Mais, notre encéphale ne pouvant rester vide, par quelle idéologie la place a-t-elle été occupée ? C’est un matérialisme qui règne comme une divinité sur notre société moderne. Le matérialisme est une idéologie dans laquelle la première place est accordée aux biens matériels de ce monde, le spirituel étant relégué en seconde position ou ignoré plus ou moins totalement. L’ambition est un trait caractériel ambigu. Elle est d’inspiration matérialiste à bien des égards par le succès dans une carrière, que ce soit dans le domaine de la politique, de l’entreprise ou des professions libérales, etc., et source de biens des possibilités économiques, de satisfactions que la recherche de cette carrière procure dans le champ sociétal qui relève indéniablement de l’esprit. Le matérialisme chez un individu l’orientera vers l’argent que lui assurera une carrière choisie parce que lucrative. Avec l’argent, ne disposera-t-il pas de la plupart des biens matériels qu’il peut souhaiter dans les domaines les plus divers : autorité sur ses salariés éventuels, logement, voiture, distractions et divertissements de tous ordres. Il pourra s’offrir le caprice d’un recours à la chirurgie esthétique, se faire greffer des cheveux sur un crâne chauve. La liste pourrait être allongée indéfiniment. Le matérialisme peut aussi se concrétiser par la recherche des plaisirs de la bouche, alimentation et boisson. Notons que dans ce dernier domaine à la limitation apportée par l’argent s’ajoute ou devrait s’ajouter le souci de sa santé, les dernières sauvegardes pour donner la mesure.
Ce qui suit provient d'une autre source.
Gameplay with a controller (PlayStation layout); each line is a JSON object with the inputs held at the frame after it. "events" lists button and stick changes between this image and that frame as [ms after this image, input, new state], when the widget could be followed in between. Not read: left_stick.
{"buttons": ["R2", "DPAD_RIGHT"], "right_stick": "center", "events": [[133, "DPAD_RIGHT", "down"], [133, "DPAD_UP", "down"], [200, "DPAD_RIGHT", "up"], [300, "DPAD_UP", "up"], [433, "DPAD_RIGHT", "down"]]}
Naguère et jusqu’au XXe siècle compris, les nations européennes se déchiraient et se ravageaient mutuellement dans des guerres toujours renaissantes. Au cours de celles-ci, les sacrifices consentis par les peuples mis sous les armes prouvent un esprit de soumission qui peut faire intervenir le sacré. Tout cela est mort et nous n’aurons pas l’inconscience de regretter bien des aspects de cette époque.

Mais dans ces conditions, l’objectif proposé aux peuples devient d’ordre économique. Produire toujours plus et le moins cher possible. Tous les jours, la sacro-sainte croissance chiffrée jusqu’à la deuxième décimale est l’objet de toutes les attentions. Tout cela a un nom : c’est un matérialisme hégémonique dictatorial. Il est intéressant d’observer qu’il n’assure pas pleinement un bonheur radieux de nos contemporains.

(1) G. Dillinger, Désacralisée, la France devient folle. Edition Dualpha, septembre 2006.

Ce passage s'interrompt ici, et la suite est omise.